Crypto is still very young. Projects are born, blaze into prominence, and fade into silence. User bases come and go, and quite frankly, a lot of people just leave their coins and tokens on exchanges or on their Trezor or Ledger Nano S, waiting for the day when they are ready to cash out. And it shows. Most projects, it turns out, still struggle to reach a few hundred active addresses on any given day.
Bitcoin Leading the Pack
It should come as no surprise to anyone that Bitcoin still dominates in adoption, with 666,000 active addresses in the last 24 hours. Not all of them will correspond to a unique user, of course, as everyone can have however many wallets they want.
But the same can be said for other currencies, and Bitcoin alone is responsible for almost half of all active wallets in the last 24 hours.
Ethereum takes second place with 293,000, followed by Litecoin and EOS at 87,000 and 69,000, respectively. The biggest surprise to many may be Dogecoin, which comes in fifth place despite not being traded on many of the largest exchanges, including Binance.
The numbers go rapidly downhill from here. According to OnChainFX, an aggregator for crypto metrics and statistics, only 20 projects broke 1000 active wallets in the last 24 hours, and only 23 reached 500. 52 projects in total saw at least 100 active addresses. And that’s really not very much for a market with a 200 billion USD market cap.

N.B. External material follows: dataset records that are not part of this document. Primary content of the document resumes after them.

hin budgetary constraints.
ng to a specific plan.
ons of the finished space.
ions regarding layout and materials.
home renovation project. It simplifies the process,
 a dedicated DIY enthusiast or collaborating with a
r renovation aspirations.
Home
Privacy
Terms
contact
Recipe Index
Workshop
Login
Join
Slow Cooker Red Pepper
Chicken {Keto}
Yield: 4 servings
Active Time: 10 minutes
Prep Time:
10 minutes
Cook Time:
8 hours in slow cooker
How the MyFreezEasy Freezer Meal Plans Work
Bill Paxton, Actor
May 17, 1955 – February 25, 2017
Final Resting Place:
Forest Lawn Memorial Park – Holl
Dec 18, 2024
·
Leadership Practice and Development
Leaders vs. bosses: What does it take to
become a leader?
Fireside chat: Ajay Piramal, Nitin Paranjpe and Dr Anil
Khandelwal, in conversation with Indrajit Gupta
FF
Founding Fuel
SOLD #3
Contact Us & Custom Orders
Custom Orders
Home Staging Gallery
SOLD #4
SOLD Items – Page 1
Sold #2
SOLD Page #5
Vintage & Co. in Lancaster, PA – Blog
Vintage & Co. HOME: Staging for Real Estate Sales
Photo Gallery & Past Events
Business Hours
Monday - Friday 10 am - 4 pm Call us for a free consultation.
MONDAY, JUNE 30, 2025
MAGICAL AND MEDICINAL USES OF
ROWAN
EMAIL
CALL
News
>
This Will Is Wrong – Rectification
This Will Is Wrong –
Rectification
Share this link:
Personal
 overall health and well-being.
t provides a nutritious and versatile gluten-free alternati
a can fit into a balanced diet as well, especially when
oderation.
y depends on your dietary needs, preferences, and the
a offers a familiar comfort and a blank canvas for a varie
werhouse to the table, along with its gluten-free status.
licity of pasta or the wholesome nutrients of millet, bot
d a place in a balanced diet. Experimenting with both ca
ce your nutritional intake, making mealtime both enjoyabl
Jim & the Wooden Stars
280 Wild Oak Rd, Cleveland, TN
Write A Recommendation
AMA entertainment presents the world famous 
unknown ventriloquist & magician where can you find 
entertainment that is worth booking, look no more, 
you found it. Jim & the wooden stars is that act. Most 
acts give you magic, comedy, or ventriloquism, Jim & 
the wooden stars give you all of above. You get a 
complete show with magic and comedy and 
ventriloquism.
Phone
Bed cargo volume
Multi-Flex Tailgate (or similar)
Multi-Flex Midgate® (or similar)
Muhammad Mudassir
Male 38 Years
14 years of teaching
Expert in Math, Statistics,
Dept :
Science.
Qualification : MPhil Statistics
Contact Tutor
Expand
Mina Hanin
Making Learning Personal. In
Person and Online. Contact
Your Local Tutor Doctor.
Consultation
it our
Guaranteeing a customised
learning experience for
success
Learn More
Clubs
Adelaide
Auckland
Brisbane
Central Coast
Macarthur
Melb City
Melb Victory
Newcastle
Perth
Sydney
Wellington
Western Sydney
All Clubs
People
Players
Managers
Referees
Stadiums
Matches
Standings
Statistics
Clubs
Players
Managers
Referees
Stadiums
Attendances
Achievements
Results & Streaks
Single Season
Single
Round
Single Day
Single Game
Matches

Tweet posted by Kevin Rooke shows the situation as is:
Forget about dApps with no users, let's talk about tokens with no users.
Only 27 cryptocurrencies had over 400 active addresses today. Yes. 400 users.
You'd think if there was ever a time to 'buy the dip' or 'panic sell' it would be today. 🤷♂️ pic.twitter.com/l1INETwawj
— Kevin Rooke (@kerooke) September 6, 2018
Will Crypto Rise?
Now it’s fair to say that the bear market is making investors reluctant to trade, or to pay and receive pay for things with crypto, or even play around with dApps (which also have atrociously low activity, by the way).
There are also second layer solutions which do not show in these statistics, like the Lightning Network. But at the end of the day it goes both ways. If crypto is ever to really become mainstream, successful projects are going to have to be a lot more active than this.
Sure, some or even most of today’s top 100 cryptocurrencies might die. Maybe that will even start before we see this bear market end. But at the end of the day, the problem goes deeper than just the proliferation of shitcoins. The crypto market blew up, and speculators of all sizes swarmed in.
The technology looks very promising, but development takes time, and so does adoption. Right now, almost everyone in crypto is sitting on their bags and waiting for other people to do something. But the truth is, chances are we will have to wait for some time for many projects to reach a point where they have a product people want to actually use.